▶ The request
Rewrite every line of the listing below, replacing "common name" with "vernacular name" wherever it occurs and leaving everything else the same.

─── Given entries ───

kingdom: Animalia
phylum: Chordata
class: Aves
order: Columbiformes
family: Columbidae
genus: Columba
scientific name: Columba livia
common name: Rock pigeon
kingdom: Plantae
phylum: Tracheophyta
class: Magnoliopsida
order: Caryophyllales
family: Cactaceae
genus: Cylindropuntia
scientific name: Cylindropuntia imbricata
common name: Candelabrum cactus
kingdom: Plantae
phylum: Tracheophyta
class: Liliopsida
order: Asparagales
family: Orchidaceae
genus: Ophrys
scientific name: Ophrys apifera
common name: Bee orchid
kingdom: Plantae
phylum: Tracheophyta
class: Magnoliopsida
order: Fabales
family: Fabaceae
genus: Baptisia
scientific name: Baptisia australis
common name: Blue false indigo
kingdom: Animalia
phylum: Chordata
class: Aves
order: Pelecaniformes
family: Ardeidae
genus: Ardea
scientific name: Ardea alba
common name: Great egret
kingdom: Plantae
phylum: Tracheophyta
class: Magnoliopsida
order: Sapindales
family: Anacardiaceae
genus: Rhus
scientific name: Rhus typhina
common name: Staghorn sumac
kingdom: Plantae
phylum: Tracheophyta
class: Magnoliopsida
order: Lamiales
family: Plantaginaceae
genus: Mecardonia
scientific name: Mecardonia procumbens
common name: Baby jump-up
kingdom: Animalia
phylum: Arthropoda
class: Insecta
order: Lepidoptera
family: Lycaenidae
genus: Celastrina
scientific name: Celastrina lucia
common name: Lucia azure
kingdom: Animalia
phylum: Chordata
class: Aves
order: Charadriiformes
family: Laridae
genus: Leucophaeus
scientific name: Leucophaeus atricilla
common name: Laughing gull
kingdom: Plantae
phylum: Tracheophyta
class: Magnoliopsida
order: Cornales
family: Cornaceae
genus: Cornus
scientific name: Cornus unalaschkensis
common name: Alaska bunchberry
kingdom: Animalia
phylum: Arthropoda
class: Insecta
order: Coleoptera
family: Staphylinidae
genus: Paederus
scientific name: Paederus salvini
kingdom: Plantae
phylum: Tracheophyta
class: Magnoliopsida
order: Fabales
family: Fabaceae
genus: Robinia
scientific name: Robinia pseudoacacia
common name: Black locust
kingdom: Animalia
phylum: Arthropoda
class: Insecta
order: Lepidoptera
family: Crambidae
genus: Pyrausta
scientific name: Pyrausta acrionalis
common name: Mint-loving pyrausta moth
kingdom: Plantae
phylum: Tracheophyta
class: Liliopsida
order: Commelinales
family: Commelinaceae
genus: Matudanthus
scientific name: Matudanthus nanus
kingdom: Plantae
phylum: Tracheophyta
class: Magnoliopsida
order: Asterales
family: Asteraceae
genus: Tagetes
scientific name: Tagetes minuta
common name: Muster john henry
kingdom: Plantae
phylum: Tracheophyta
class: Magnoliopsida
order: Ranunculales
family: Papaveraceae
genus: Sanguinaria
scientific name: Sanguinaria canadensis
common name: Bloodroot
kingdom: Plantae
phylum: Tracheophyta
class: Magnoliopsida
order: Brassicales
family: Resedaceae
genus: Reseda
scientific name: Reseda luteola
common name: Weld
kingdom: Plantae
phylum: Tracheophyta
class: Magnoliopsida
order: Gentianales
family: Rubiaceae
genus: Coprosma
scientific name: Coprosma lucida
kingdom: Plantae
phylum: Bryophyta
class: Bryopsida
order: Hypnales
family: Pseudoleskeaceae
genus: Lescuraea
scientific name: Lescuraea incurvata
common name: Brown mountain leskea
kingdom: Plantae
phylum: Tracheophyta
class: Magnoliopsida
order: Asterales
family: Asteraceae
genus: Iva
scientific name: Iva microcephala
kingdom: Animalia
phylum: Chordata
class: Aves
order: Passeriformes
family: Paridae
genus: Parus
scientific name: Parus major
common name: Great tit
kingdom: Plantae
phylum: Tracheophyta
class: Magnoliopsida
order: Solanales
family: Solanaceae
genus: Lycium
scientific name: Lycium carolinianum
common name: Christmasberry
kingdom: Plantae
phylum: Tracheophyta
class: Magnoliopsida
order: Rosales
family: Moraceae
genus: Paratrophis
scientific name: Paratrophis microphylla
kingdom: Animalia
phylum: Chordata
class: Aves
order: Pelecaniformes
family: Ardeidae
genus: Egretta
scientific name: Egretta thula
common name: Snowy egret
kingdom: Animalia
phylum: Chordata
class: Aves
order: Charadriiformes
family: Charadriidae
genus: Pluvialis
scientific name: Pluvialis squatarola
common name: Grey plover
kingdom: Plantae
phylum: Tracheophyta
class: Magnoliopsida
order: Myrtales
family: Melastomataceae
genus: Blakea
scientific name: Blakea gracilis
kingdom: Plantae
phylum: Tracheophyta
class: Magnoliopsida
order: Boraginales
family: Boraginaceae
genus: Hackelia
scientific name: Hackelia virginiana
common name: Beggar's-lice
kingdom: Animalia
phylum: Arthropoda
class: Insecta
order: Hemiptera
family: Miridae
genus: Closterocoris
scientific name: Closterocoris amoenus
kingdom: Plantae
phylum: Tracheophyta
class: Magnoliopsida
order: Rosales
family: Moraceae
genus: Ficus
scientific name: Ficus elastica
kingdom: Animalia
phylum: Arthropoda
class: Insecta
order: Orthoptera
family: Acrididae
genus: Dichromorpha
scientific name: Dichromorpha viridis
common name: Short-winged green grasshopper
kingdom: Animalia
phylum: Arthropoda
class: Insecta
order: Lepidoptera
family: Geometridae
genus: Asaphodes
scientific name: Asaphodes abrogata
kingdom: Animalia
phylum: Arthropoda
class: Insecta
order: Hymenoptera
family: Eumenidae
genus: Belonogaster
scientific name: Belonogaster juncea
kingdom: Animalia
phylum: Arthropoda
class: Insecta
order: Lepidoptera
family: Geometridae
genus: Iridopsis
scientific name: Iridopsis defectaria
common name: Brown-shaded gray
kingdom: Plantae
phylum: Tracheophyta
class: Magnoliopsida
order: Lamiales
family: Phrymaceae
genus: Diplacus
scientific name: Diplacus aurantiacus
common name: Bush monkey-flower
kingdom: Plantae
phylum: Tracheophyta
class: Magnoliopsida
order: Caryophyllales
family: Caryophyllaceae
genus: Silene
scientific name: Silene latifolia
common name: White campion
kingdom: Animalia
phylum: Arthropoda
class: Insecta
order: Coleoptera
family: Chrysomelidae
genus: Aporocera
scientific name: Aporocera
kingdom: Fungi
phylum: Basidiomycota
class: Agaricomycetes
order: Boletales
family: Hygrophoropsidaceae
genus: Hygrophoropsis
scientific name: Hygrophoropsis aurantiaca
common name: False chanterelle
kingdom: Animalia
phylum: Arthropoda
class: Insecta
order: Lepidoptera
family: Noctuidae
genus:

───

▶ Output below
kingdom: Animalia
phylum: Chordata
class: Aves
order: Columbiformes
family: Columbidae
genus: Columba
scientific name: Columba livia
vernacular name: Rock pigeon
kingdom: Plantae
phylum: Tracheophyta
class: Magnoliopsida
order: Caryophyllales
family: Cactaceae
genus: Cylindropuntia
scientific name: Cylindropuntia imbricata
vernacular name: Candelabrum cactus
kingdom: Plantae
phylum: Tracheophyta
class: Liliopsida
order: Asparagales
family: Orchidaceae
genus: Ophrys
scientific name: Ophrys apifera
vernacular name: Bee orchid
kingdom: Plantae
phylum: Tracheophyta
class: Magnoliopsida
order: Fabales
family: Fabaceae
genus: Baptisia
scientific name: Baptisia australis
vernacular name: Blue false indigo
kingdom: Animalia
phylum: Chordata
class: Aves
order: Pelecaniformes
family: Ardeidae
genus: Ardea
scientific name: Ardea alba
vernacular name: Great egret
kingdom: Plantae
phylum: Tracheophyta
class: Magnoliopsida
order: Sapindales
family: Anacardiaceae
genus: Rhus
scientific name: Rhus typhina
vernacular name: Staghorn sumac
kingdom: Plantae
phylum: Tracheophyta
class: Magnoliopsida
order: Lamiales
family: Plantaginaceae
genus: Mecardonia
scientific name: Mecardonia procumbens
vernacular name: Baby jump-up
kingdom: Animalia
phylum: Arthropoda
class: Insecta
order: Lepidoptera
family: Lycaenidae
genus: Celastrina
scientific name: Celastrina lucia
vernacular name: Lucia azure
kingdom: Animalia
phylum: Chordata
class: Aves
order: Charadriiformes
family: Laridae
genus: Leucophaeus
scientific name: Leucophaeus atricilla
vernacular name: Laughing gull
kingdom: Plantae
phylum: Tracheophyta
class: Magnoliopsida
order: Cornales
family: Cornaceae
genus: Cornus
scientific name: Cornus unalaschkensis
vernacular name: Alaska bunchberry
kingdom: Animalia
phylum: Arthropoda
class: Insecta
order: Coleoptera
family: Staphylinidae
genus: Paederus
scientific name: Paederus salvini
kingdom: Plantae
phylum: Tracheophyta
class: Magnoliopsida
order: Fabales
family: Fabaceae
genus: Robinia
scientific name: Robinia pseudoacacia
vernacular name: Black locust
kingdom: Animalia
phylum: Arthropoda
class: Insecta
order: Lepidoptera
family: Crambidae
genus: Pyrausta
scientific name: Pyrausta acrionalis
vernacular name: Mint-loving pyrausta moth
kingdom: Plantae
phylum: Tracheophyta
class: Liliopsida
order: Commelinales
family: Commelinaceae
genus: Matudanthus
scientific name: Matudanthus nanus
kingdom: Plantae
phylum: Tracheophyta
class: Magnoliopsida
order: Asterales
family: Asteraceae
genus: Tagetes
scientific name: Tagetes minuta
vernacular name: Muster john henry
kingdom: Plantae
phylum: Tracheophyta
class: Magnoliopsida
order: Ranunculales
family: Papaveraceae
genus: Sanguinaria
scientific name: Sanguinaria canadensis
vernacular name: Bloodroot
kingdom: Plantae
phylum: Tracheophyta
class: Magnoliopsida
order: Brassicales
family: Resedaceae
genus: Reseda
scientific name: Reseda luteola
vernacular name: Weld
kingdom: Plantae
phylum: Tracheophyta
class: Magnoliopsida
order: Gentianales
family: Rubiaceae
genus: Coprosma
scientific name: Coprosma lucida
kingdom: Plantae
phylum: Bryophyta
class: Bryopsida
order: Hypnales
family: Pseudoleskeaceae
genus: Lescuraea
scientific name: Lescuraea incurvata
vernacular name: Brown mountain leskea
kingdom: Plantae
phylum: Tracheophyta
class: Magnoliopsida
order: Asterales
family: Asteraceae
genus: Iva
scientific name: Iva microcephala
kingdom: Animalia
phylum: Chordata
class: Aves
order: Passeriformes
family: Paridae
genus: Parus
scientific name: Parus major
vernacular name: Great tit
kingdom: Plantae
phylum: Tracheophyta
class: Magnoliopsida
order: Solanales
family: Solanaceae
genus: Lycium
scientific name: Lycium carolinianum
vernacular name: Christmasberry
kingdom: Plantae
phylum: Tracheophyta
class: Magnoliopsida
order: Rosales
family: Moraceae
genus: Paratrophis
scientific name: Paratrophis microphylla
kingdom: Animalia
phylum: Chordata
class: Aves
order: Pelecaniformes
family: Ardeidae
genus: Egretta
scientific name: Egretta thula
vernacular name: Snowy egret
kingdom: Animalia
phylum: Chordata
class: Aves
order: Charadriiformes
family: Charadriidae
genus: Pluvialis
scientific name: Pluvialis squatarola
vernacular name: Grey plover
kingdom: Plantae
phylum: Tracheophyta
class: Magnoliopsida
order: Myrtales
family: Melastomataceae
genus: Blakea
scientific name: Blakea gracilis
kingdom: Plantae
phylum: Tracheophyta
class: Magnoliopsida
order: Boraginales
family: Boraginaceae
genus: Hackelia
scientific name: Hackelia virginiana
vernacular name: Beggar's-lice
kingdom: Animalia
phylum: Arthropoda
class: Insecta
order: Hemiptera
family: Miridae
genus: Closterocoris
scientific name: Closterocoris amoenus
kingdom: Plantae
phylum: Tracheophyta
class: Magnoliopsida
order: Rosales
family: Moraceae
genus: Ficus
scientific name: Ficus elastica
kingdom: Animalia
phylum: Arthropoda
class: Insecta
order: Orthoptera
family: Acrididae
genus: Dichromorpha
scientific name: Dichromorpha viridis
vernacular name: Short-winged green grasshopper
kingdom: Animalia
phylum: Arthropoda
class: Insecta
order: Lepidoptera
family: Geometridae
genus: Asaphodes
scientific name: Asaphodes abrogata
kingdom: Animalia
phylum: Arthropoda
class: Insecta
order: Hymenoptera
family: Eumenidae
genus: Belonogaster
scientific name: Belonogaster juncea
kingdom: Animalia
phylum: Arthropoda
class: Insecta
order: Lepidoptera
family: Geometridae
genus: Iridopsis
scientific name: Iridopsis defectaria
vernacular name: Brown-shaded gray
kingdom: Plantae
phylum: Tracheophyta
class: Magnoliopsida
order: Lamiales
family: Phrymaceae
genus: Diplacus
scientific name: Diplacus aurantiacus
vernacular name: Bush monkey-flower
kingdom: Plantae
phylum: Tracheophyta
class: Magnoliopsida
order: Caryophyllales
family: Caryophyllaceae
genus: Silene
scientific name: Silene latifolia
vernacular name: White campion
kingdom: Animalia
phylum: Arthropoda
class: Insecta
order: Coleoptera
family: Chrysomelidae
genus: Aporocera
scientific name: Aporocera
kingdom: Fungi
phylum: Basidiomycota
class: Agaricomycetes
order: Boletales
family: Hygrophoropsidaceae
genus: Hygrophoropsis
scientific name: Hygrophoropsis aurantiaca
vernacular name: False chanterelle
kingdom: Animalia
phylum: Arthropoda
class: Insecta
order: Lepidoptera
family: Noctuidae
genus:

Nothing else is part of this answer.